The woman behind the counter crossed her arms. “No cup?”
“Well, of course I want a cup.”
“No milk or nothing?”
This always happens when I try to make a point. “And milk,” I told her. “Coffee in a cup with some milk in it but nothing else.” Then, of course, my flight got delayed by two hours and I had to go crawling back for some Munchkins. “Do you need coffee or a soda to go with that?” the woman who’d replaced the one I spoke to earlier asked.
Increasingly at Southern airports, instead of a “good-bye” or “thank-you,” cashiers are apt to say, “Have a blessed day.” This can make you feel like you’ve been sprayed against your will with God cologne. “Get it off me!” I always want to scream. “Quick, before I start wearing ties with short-sleeved shirts!”
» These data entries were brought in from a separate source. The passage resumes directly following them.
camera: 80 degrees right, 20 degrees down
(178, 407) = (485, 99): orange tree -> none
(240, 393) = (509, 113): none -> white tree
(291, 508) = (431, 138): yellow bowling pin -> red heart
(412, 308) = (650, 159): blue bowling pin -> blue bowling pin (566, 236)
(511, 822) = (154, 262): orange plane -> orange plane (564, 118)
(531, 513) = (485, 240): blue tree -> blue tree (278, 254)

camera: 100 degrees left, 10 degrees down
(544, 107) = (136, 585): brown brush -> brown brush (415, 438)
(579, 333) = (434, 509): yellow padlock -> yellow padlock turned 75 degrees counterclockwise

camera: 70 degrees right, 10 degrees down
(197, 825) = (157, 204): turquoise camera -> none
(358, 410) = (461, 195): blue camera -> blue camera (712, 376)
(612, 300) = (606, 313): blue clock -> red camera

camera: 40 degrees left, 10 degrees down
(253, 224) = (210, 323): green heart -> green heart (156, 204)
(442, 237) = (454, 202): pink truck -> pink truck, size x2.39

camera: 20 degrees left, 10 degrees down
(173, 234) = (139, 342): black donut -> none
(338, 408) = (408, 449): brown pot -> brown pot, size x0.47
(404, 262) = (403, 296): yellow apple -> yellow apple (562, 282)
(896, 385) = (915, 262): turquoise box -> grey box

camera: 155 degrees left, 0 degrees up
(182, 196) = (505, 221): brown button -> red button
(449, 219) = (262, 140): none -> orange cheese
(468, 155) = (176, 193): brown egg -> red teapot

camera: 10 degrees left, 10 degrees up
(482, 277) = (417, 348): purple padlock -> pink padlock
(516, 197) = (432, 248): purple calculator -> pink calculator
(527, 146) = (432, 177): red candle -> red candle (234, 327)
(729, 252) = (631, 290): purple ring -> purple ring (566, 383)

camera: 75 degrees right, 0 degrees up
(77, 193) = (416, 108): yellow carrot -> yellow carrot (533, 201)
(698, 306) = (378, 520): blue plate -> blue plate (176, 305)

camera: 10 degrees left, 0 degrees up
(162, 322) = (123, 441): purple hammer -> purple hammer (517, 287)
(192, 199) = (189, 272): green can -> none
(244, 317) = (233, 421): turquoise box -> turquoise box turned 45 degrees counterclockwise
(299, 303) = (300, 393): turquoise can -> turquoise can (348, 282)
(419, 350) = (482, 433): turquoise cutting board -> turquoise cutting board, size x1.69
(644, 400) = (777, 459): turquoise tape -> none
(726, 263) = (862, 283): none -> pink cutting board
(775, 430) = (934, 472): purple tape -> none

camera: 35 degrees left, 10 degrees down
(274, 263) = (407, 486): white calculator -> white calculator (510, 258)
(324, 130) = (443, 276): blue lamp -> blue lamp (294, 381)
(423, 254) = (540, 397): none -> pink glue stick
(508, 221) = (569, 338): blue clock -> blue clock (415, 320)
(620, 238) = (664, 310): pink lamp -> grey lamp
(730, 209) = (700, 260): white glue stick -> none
As a business traveler, you’ll likely be met at your destination by someone who asks, “So, how was your flight?” This, as if there are interesting variations and you might answer, “The live orchestra was a nice touch,” or “The first half was great, but then they let a baby take over the controls and it got all bumpy.” In fact, there are only two kinds of flights: ones in which you die and ones in which you do not.
Next you’ll meet the desk clerk at your hotel, a woman most likely, in her mid- to late thirties. She won’t know if you’ve driven to this city or flown and will ask after taking your credit card, “So how was your trip in?”
There’s really no answer but “Fine.” I mean, there is, but I’m guessing she won’t want to hear it. Or would she?
Her: So how was your trip in?
You: Well, I was originally going to fly, but then this tiger offered to carry me very gently in her mouth. I said OK, but you know what? She wasn’t gentle at all. One of her teeth pierced my small intestine, so now, on top of everything else, I have to shit in a bag every day for the rest of my life!
Her: Well, that is just awesome. We’re all so glad you made it.